In this study, metabolomic profiles of P. knowlesi at three different erythrocytic stages (ring, trophozoite, and schizont) were analyzed using MS-based metabolomics. Three erythrocytic stages were cultivated in vitro, adapted from the method in which P. knowlesi was successfully cultivated in human erythrocytes [33]. Regarding the metabolomics profile, diverse lipid species, in particular glycerophospholipids, were consistently identified as the common metabolites and the most abundant metabolites across the three blood-stage samples based on peak intensities. Glycerophospholipids are the major components of the Plasmodium membrane, with a high abundance of PC and PE. Additionally, various phospholipids have been reported in purified Plasmodium parasite, including PC (40–50%), PE (35–45%), PI (4–11%), SM and PS (< 5%) [34,35]. The majority of these lipids originate from the enzymatic processes within the parasite, which are essential for the regulation of parasite development [36–38]. Since Plasmodium is auxotrophic for amino acids due to the lack of most amino acid biosynthetic pathways, small peptides detected in this study may be obtained through the digestion of host erythrocyte hemoglobin during their blood stages [39,40]. Nevertheless, some absent and rare amino acids in human hemoglobin (isoleucine and methionine) might be acquired from other extracellular sources [41]. Regarding some differences on the list of top 20 most abundant metabolites, a variety of acids were detected in the trophozoite and schizont stages. These acids might be obtained from various metabolic pathways of Plasmodium parasites such as fatty acid biosynthesis and tricarboxylic acid (TCA) cycle, which the letter attributes many functions during the erythrocytic stages [42]. In a previous report, the ring stage possessed glycolysis at a significantly reduced rate in comparison to the trophozoite stage [43]. Since glycolysis provides pyruvate, a key substrate for the TCA cycle [44], a higher level of glycolysis in the trophozoite and schizont stages might increase acid levels through the TCA cycle.

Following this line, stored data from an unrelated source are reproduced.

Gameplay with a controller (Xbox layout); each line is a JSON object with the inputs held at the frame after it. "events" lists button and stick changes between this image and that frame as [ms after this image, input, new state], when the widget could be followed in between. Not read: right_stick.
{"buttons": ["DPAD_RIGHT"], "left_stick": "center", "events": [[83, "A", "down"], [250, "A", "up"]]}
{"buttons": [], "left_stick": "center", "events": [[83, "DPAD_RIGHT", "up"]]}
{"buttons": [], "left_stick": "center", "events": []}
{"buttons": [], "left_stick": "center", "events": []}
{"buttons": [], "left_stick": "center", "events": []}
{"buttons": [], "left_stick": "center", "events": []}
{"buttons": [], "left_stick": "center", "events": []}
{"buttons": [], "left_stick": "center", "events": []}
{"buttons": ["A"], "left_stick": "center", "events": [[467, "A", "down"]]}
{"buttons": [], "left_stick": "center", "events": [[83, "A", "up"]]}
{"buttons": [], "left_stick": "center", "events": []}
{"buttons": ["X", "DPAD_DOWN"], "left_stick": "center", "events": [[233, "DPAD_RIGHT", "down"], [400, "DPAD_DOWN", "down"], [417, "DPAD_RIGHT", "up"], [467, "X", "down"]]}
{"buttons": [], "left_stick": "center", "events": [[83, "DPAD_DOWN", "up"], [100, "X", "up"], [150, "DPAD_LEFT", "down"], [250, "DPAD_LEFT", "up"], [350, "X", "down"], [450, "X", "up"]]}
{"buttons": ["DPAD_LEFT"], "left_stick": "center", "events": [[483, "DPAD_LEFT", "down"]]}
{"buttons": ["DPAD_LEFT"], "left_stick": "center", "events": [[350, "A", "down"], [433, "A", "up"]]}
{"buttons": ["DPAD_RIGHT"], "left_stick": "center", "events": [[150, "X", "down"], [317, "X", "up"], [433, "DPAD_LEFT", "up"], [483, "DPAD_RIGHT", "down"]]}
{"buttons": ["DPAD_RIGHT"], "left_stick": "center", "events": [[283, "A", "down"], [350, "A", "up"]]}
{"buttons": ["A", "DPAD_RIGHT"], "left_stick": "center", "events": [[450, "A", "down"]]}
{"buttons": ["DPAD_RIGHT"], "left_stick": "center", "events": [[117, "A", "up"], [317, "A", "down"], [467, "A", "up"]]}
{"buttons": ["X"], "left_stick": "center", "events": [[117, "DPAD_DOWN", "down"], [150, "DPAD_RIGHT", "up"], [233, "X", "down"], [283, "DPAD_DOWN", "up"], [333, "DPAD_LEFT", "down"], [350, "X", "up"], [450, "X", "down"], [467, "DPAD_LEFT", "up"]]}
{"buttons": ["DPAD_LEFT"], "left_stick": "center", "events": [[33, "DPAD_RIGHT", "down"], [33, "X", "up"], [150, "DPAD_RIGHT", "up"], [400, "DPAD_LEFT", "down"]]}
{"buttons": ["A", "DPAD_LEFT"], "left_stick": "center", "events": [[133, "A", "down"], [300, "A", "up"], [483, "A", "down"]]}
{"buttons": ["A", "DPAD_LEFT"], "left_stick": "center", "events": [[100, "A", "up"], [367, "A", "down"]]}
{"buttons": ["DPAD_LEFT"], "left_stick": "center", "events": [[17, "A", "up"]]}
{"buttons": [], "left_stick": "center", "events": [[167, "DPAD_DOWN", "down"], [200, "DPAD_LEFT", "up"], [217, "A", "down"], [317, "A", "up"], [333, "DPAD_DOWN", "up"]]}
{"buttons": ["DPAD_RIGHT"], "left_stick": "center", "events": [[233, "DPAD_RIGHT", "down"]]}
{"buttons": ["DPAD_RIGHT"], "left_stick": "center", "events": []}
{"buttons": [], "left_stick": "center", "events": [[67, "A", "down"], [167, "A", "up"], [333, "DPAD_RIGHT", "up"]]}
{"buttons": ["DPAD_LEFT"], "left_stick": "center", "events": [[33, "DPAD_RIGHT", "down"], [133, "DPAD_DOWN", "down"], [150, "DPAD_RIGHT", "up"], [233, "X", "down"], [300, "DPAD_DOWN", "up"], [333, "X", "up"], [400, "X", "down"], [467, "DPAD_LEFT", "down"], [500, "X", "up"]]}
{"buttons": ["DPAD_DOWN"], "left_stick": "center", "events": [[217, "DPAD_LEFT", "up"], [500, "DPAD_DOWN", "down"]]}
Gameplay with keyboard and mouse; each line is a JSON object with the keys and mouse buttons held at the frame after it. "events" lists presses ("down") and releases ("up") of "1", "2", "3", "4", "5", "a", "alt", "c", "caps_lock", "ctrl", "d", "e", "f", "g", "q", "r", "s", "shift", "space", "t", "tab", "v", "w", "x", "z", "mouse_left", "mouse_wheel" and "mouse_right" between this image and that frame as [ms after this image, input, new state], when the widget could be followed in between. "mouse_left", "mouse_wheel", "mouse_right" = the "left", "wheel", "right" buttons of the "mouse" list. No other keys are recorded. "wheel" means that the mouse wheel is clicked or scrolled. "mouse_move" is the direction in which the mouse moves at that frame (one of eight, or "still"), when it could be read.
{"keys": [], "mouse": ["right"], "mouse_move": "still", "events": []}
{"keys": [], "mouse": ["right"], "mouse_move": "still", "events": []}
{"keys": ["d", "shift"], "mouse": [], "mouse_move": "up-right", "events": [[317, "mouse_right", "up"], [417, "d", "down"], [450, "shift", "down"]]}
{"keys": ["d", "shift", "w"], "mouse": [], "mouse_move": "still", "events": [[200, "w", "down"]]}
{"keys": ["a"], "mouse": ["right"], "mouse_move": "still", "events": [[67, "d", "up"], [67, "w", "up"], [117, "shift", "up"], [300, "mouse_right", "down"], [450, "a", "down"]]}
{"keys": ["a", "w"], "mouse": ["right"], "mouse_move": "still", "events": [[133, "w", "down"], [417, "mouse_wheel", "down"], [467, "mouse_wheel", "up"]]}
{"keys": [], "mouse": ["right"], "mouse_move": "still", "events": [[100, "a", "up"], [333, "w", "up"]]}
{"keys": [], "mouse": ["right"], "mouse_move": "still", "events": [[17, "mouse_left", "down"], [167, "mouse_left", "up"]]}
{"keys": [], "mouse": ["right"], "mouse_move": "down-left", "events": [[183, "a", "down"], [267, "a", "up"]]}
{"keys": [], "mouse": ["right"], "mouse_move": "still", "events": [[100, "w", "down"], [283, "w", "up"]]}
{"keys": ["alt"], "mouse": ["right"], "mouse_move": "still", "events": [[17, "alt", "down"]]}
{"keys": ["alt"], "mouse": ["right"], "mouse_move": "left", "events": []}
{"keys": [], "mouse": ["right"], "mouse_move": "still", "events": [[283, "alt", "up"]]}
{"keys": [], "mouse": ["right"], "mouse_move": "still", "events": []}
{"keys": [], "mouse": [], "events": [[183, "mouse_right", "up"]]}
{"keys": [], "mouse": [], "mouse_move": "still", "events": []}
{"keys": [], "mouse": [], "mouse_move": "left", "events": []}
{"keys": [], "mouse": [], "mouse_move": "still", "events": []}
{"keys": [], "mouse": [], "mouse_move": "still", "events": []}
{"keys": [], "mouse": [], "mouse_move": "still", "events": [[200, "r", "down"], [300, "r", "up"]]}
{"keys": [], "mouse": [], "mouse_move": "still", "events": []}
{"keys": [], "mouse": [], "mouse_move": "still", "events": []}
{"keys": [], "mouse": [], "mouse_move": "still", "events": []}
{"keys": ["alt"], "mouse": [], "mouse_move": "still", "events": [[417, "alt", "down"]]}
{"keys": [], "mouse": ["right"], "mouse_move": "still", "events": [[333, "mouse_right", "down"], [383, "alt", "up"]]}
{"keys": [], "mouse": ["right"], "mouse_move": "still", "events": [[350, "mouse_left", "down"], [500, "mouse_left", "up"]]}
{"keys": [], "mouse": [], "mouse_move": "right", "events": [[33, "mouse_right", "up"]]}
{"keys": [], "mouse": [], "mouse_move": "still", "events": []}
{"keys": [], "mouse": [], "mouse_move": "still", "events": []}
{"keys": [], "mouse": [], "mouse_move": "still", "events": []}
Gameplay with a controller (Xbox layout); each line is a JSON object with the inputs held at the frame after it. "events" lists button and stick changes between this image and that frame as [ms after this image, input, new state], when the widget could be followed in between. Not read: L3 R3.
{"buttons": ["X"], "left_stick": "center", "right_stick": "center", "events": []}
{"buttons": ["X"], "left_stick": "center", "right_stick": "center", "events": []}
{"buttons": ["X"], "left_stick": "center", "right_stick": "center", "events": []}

Both glycerophospholipid metabolism and sphingolipid de novo biosynthesis are the most significantly associated pathways to the most common metabolites in the three blood stages of P. knowlesi, since it is the major components of the Plasmodium membrane as mentioned above [34,35]. After comparing the glycerophospholipid metabolic pathway in humans and P. knowlesi, phosphoethanolamine N-methyltransferase (PMT) was considered a drug target candidate due to its absence in humans. In biochemical processes, PMT is an enzyme that plays essential roles in phosphatidylcholine biosynthesis by catalyzing the conversion of phosphoethanolamine to phosphocholine through a series of methylation steps. In general, it has been identified in a diverse range of organisms, such as nematodes, plants, and the malaria parasite [45,46]. Since PMTs are conserved across various human-infecting Plasmodium spp, but are not found in mammals, they indicate promising candidates for the development of antimalarial drugs due to the potential cross-reactivity against other Plasmodium species as well as their low risk of host toxicity. In a previous study, PMT was also used in the drug development research to identify drugs with potent antimalarial activity [47], and it was also reported to be a potential biomarker for the diagnosis of two Plasmodium species (P. falciparum and P. knowlesi) [48]. However, in silico knock-out of PMT did not completely eliminate PC production from serine in P. knowlesi, indicating that while PMT may be a promising drug target in P. falciparum, it might not be effective in P. knowlesi [35].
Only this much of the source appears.